One of the resonant lines of the cavity is considered to be the frequency of the acetylene-stabilized laser used as a reference. We measured the frequency by fitting Eq. (3) to the observed spectrum. The resultant frequency is 194 369 569.353(37) MHz, which agrees with the value of 194 369 569.384(5) MHz recommended by the International Committee for Weights and Measures (CIPM) who supervise the Metre Convention [22]. The discrepancy of −31 kHz is within the uncertainty of the fitting. This result suggests that the interleaved spectrum has an accurate frequency axis for determining the center frequency of resonant lines narrower than the resolution limited by the time-window width.

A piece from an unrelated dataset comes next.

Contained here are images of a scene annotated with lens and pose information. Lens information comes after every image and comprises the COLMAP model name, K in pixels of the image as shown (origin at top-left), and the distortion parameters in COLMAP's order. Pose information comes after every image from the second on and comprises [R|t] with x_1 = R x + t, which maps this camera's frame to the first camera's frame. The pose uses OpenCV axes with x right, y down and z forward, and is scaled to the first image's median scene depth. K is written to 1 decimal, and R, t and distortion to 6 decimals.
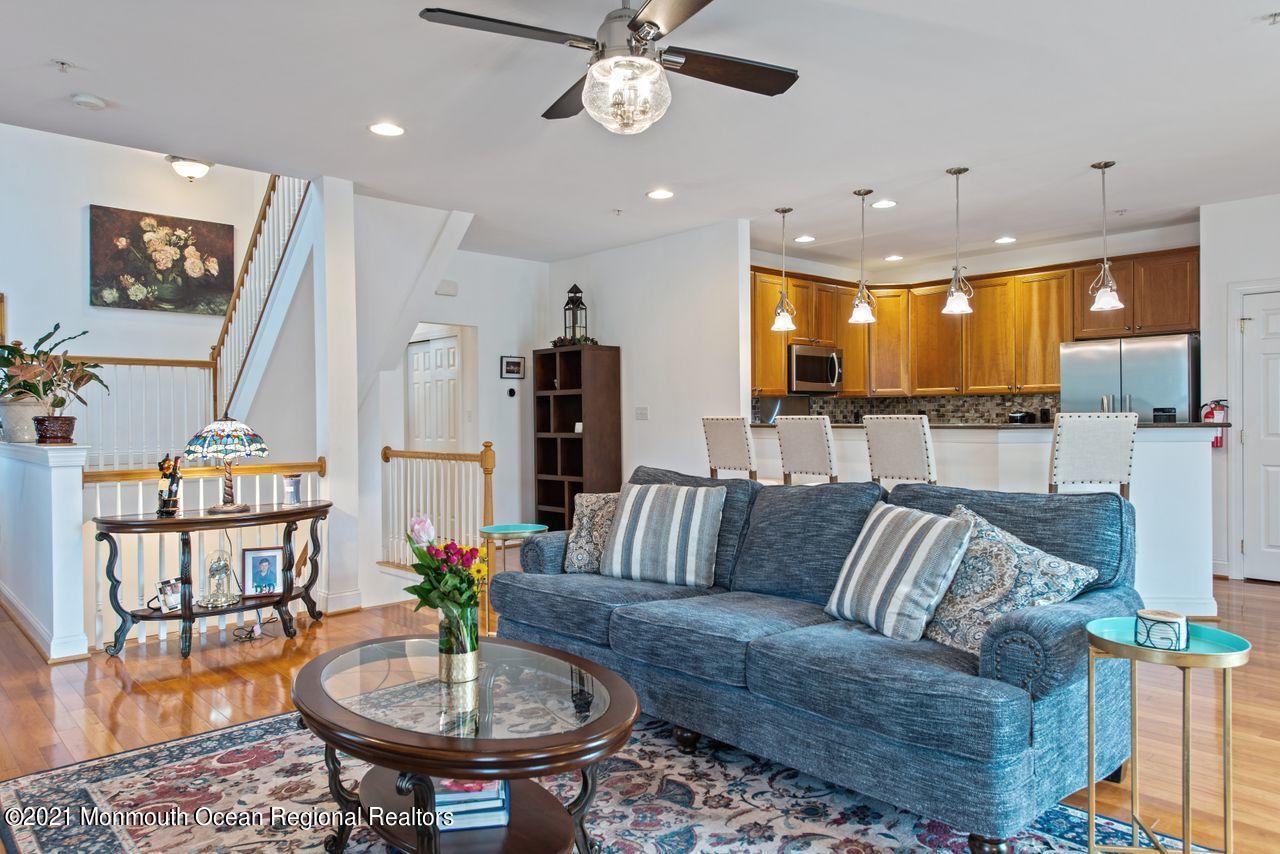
lens RADIAL K [[823.2, 0, 640.0], [0, 823.2, 427.0], [0, 0, 1]] dist [0.000149, -0.000311]
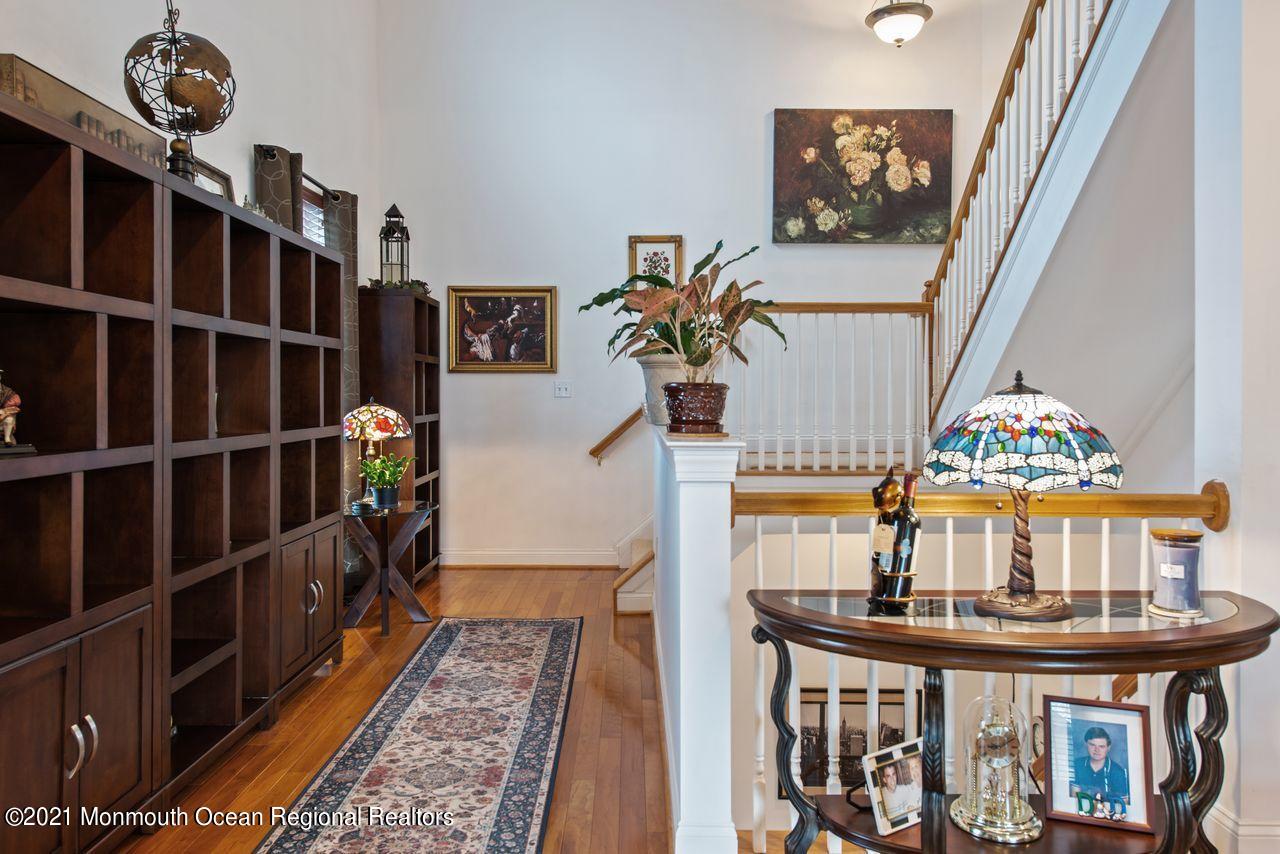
lens RADIAL K [[928.5, 0, 642.3], [0, 928.5, 391.8], [0, 0, 1]] dist [0.064503, 0.001363]
pose [[0.739866, 0.006438, -0.672724, -0.189260], [-0.016100, 0.999837, -0.008138, -0.000913], [0.672562, 0.016852, 0.739849, 0.304209]]
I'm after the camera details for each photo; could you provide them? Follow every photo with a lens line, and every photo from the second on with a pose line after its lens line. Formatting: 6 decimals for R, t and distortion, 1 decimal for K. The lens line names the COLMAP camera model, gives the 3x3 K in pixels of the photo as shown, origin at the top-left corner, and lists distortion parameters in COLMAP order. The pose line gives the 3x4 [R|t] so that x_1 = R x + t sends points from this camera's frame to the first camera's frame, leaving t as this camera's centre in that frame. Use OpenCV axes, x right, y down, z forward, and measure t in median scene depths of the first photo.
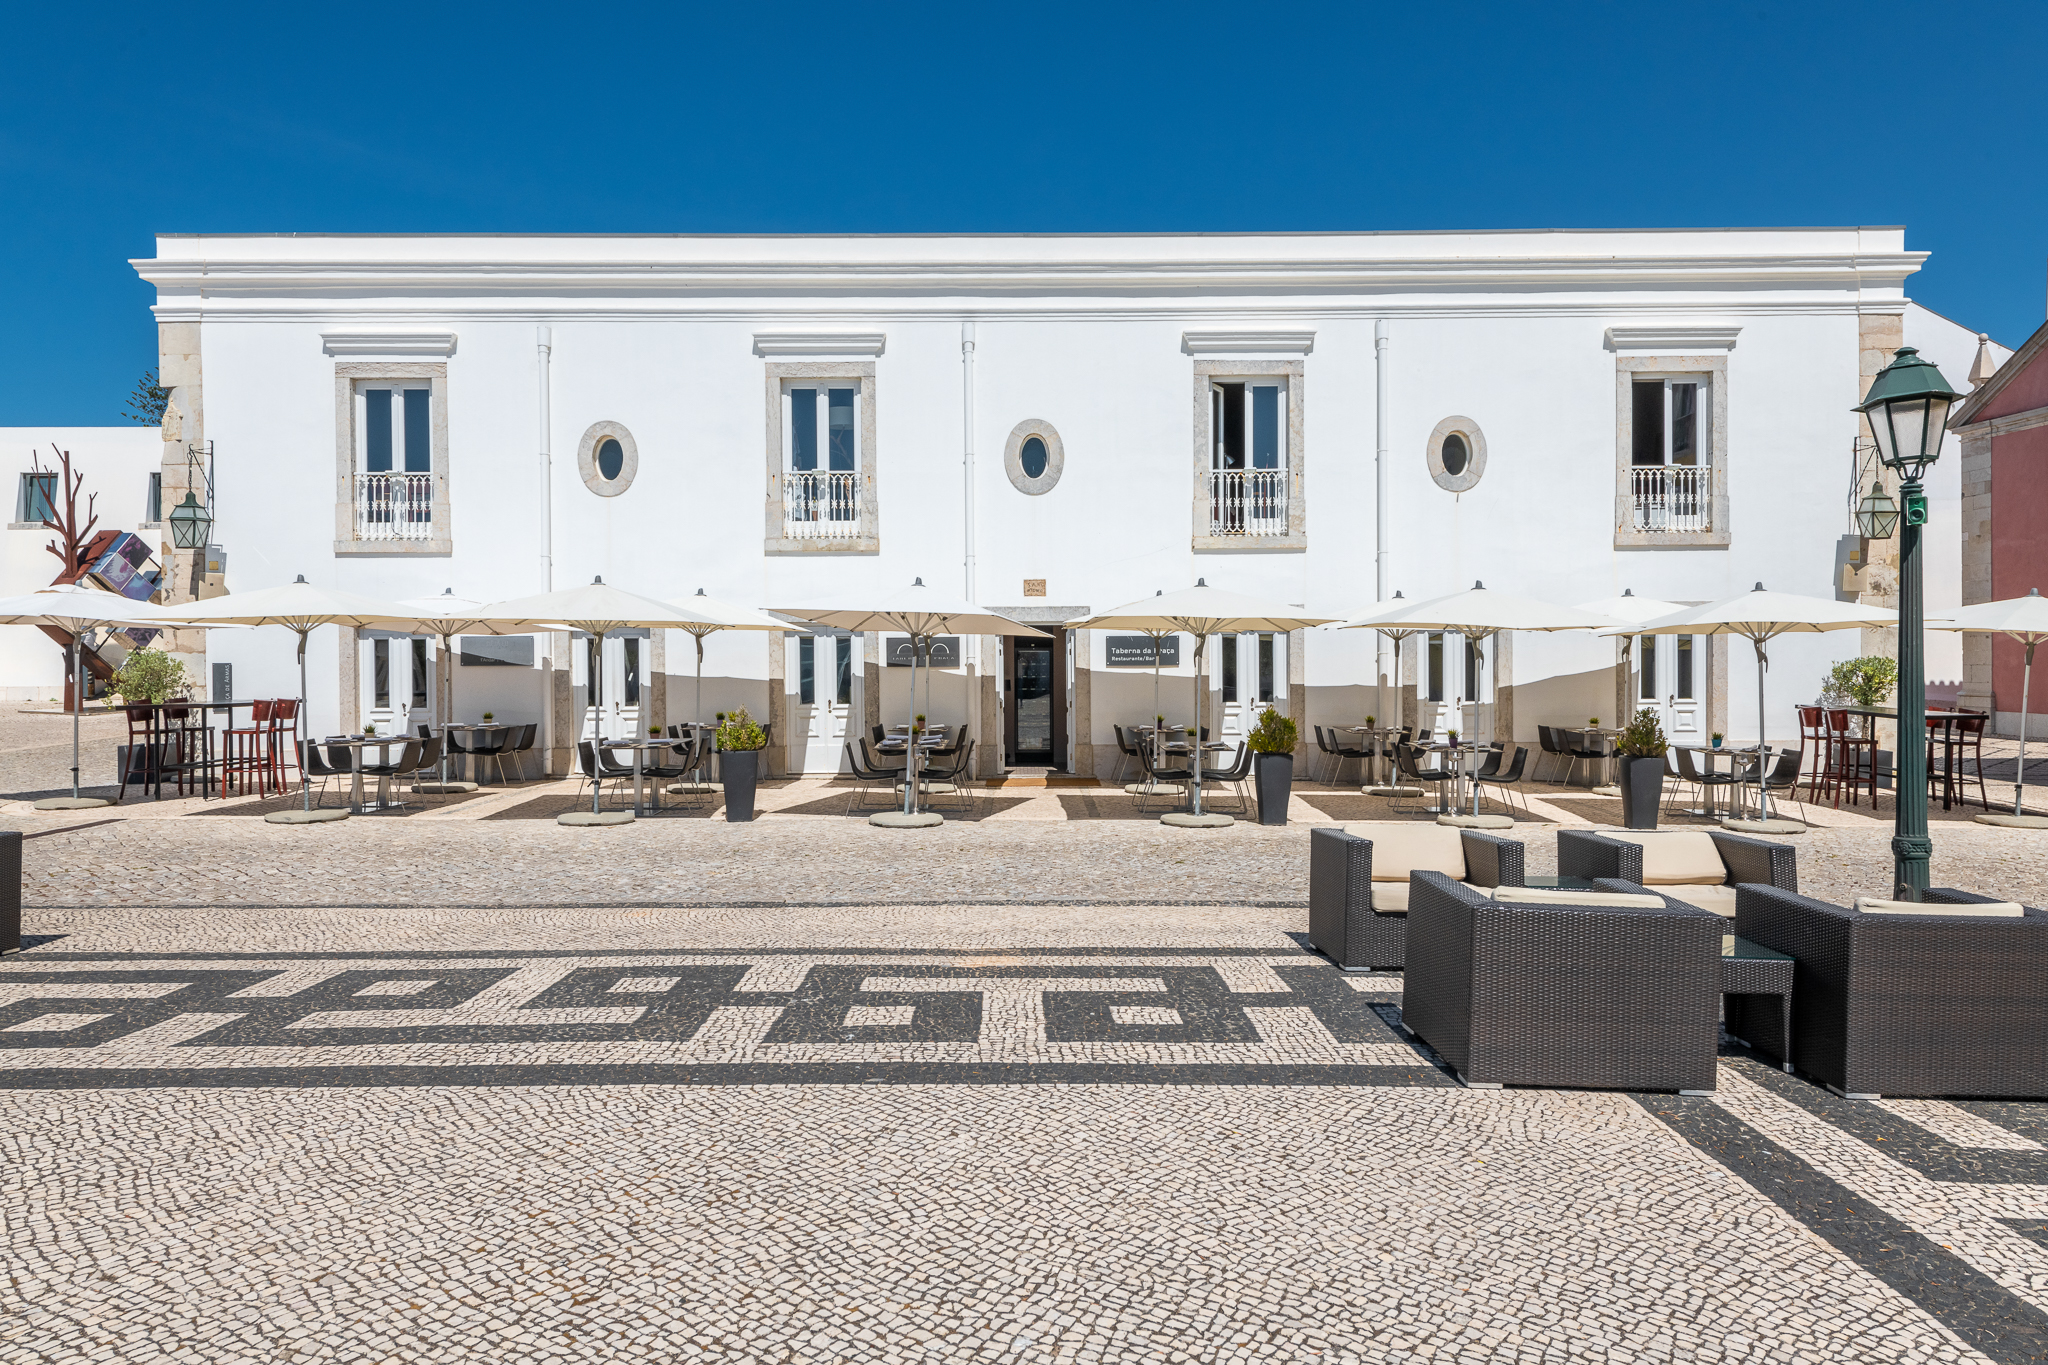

In addition, we describe the resolution limit of our near-infrared dFTS measurement. We consider the absolute linewidth of the signal comb modes and the relative linewidth of the signal to local comb modes to be possible factors limiting the resolution. Since *f*
_{rep,S} is stabilized at the reference frequency generated by the RF synthesizer with a large time constant to allow us to ignore the fast frequency noise components of the synthesizer, the absolute linewidth of the signal comb is comparable to that of the comb under a free-running condition and is 10 kHz at most [23]. On the other hand, the relative linewidth of the two combs is calculated from the measured phase noise, and is 0.15 Hz, which is limited by the fluctuations of the optical path length in the optical fibers. The relative linewidth is converted to the resolution by multiplying it with the *k* value and the result is approximately 380 kHz. Therefore, the relative linewidth of the combs limits the resolution in this study and is comparable to the frequency step of the observed spectrum of 480 kHz.

## 6. Conclusion

We performed near-infrared dual-comb spectroscopy with a spectral resolution beyond the limitation of the finite time-window width by using dFTS. We observed the reflection spectrum of the Fabry-Perot cavity across 187-218 THz and resolved the resonant lines with a linewidth of 2 MHz. This linewidth is considerably narrower than the resolution determined by the time-window width ( = *f*
_{rep,S} = 48 MHz). In addition, the frequency characteristics of the FSR and the finesse of the cavity were measured from the observed spectrum. These results indicate that the dFTS technique is valid in the near-infrared region. The dFTS technique will allow us to perform dual-comb spectroscopy with sub-Doppler resolution, and could be employed to evaluate narrow-band optical filters and/or cavities as in the demonstration reported here.

## Acknowledgments

This work was supported by Collaborative Research Based on Industrial Demand from the Japan Science and Technology Agency, and Grants-in-Aid for Scientific Research No. 23244084 and 26246031 from the Ministry of Education, Culture, Sports, Science, and Technology of Japan. We also gratefully acknowledge financial support from The Canon Foundation. In addition, we are grateful to Prof. M. Katsuragawa of the University of Electro-Communications for a fruitful discussion as regards asymmetric spectral lineshape. We are grateful to T. Suzuyama and M. Amemiya for maintaining UTC at NMIJ.